Allgemeine Informationen:


Autor: Sophie Kinsella
Titel: Frag nicht nach Sonnenschein
Verlag: Goldmann Verlag
Erscheinungsdatum: 15.Mai.2017
Seiten: 544
Preis: 
Print: 9,99
E-Book: 8,99
ISBN: 3442485509






Inhaltsangabe:


Was tut man, oder in dem Fall eher Frau, alles, um ihren Traumjob zu bekommen und erfolgreich zu sein?
Eine Maßnahme ist es seinen Look komplett dem Londoner-Chic anzupassen, den ländlichen Dialekt abzulegen und der Chefin den Ansatz zu färben, wenn sie es denn wünscht.
Man erkennt also, Katie Brenner, besser bekannt als Cat, tut so ziemlich alles, um sich anzupassen und positiv aufzufallen, selbst wenn ihre Chefin Demeter eine totale Tyrannin ist.
Dass all ihre Bemühungen umsonst sind, merkt sie als sie plötzlich ohne Job dasteht.
Um dem ganzen auch noch die Krone aufzusetzen, hat sich Katie in Demeters Affäre Alex verliebt. Die Tatsache, dass er mit einer verheirateten Frau eine Affäre hat, macht ihn offensichtlich nicht besser, als die fiese Hexe.
Zum Glück gibt es aber noch ihren Vater und seine Freundin, die eine unglaubliche Geschäftsidee haben und dafür Katies Hilfe brauchen.
Gerade als wieder alles besser zu laufen scheint, tauchen Demeter und Alex bei dem „brennerischen“ Glampingplatz auf.
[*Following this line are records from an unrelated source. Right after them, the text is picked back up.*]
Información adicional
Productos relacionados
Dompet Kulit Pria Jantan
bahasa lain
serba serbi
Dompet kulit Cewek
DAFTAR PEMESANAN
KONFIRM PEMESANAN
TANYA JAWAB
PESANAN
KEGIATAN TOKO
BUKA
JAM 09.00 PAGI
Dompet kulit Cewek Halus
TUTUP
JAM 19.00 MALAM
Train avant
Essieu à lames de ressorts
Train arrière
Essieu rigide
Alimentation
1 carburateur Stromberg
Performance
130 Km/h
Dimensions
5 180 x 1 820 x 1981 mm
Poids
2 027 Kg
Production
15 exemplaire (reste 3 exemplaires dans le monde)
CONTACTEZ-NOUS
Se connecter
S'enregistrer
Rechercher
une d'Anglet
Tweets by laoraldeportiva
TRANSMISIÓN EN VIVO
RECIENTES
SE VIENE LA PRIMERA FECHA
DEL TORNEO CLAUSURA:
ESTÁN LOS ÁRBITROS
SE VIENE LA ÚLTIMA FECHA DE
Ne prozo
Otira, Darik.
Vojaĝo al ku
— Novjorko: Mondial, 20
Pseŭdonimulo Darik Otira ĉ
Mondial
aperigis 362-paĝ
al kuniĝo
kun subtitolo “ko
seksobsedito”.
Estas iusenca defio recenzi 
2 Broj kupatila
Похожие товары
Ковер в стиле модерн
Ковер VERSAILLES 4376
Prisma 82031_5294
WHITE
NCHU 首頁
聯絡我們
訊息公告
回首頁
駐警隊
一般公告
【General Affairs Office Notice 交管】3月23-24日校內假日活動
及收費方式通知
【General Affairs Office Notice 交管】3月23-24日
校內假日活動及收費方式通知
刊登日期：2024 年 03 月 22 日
Was für Katie zum Spießrutenlauf wird, denn nichts scheint, wie es ist.

Meine Meinung:


Mein letztes Sophie Kinsella Buch ist schon eine Weile her, dennoch habe ich sie und ihre Bücher in guter Erinnerung, auch dieses Buch wird mir mit Sicherheit in guter Erinnerung bleiben.
„Frag nicht nach Sonnenschein“ ist ein wunderbarer Liebesroman, den ich innerhalb eines Tages verschlungen habe, so gefesselt bin ich von der Geschichte gewesen.
Witzig, spritzig und erstaunlicherweise auch sehr spannend – auf eine nicht krimihafte-Art – ist die Geschichte rund um Katie. Selbst Herzschmerz kommt immer mal wieder vor.
Katie ist authentisch und sympathisch, somit eine absolut gelungene Protagonistin, die kein Fettnäpfchen auslässt, für ihre Überzeugungen und Träume kämpft, aber vor allem liebevoll und loyal ist. Sie hat ihr Herz am richtigen Fleck und ist ein Mensch, den ich gerne in meinem Leben hätte.
Schade finde ich bloß, dass man die Geschichte nicht ebenfalls aus Alex Sicht sieht. Auf der anderen Seite kann es bei Kinsella und diesem Roman schon gar nicht anders sein, zu viele tolle Momente wäre wahrscheinlich vorweg genommen worden, hätte man in Alex Kopf sehen können.
Ebenfalls absolut erfrischen finde ich es, dass Sex zwar erwähnt, aber nicht explizit beschrieben wird.
Sex sells, aber eine gute Liebesgeschichte eben auch!

Fazit:


Nach „Frag nicht nach Sonnenschein“ habe ich unglaubliche Lust noch mal die älteren Sophie Kinsella Bücher zu lesen und freue mich, dass ich einige in meinem Regal stehen habe.
Für mich ist dieses Buch ein Retter aus einer schrecklichen Leseflaute, aber vor allem das perfekte Sommerbuch, ganz klare Leseempfehlung!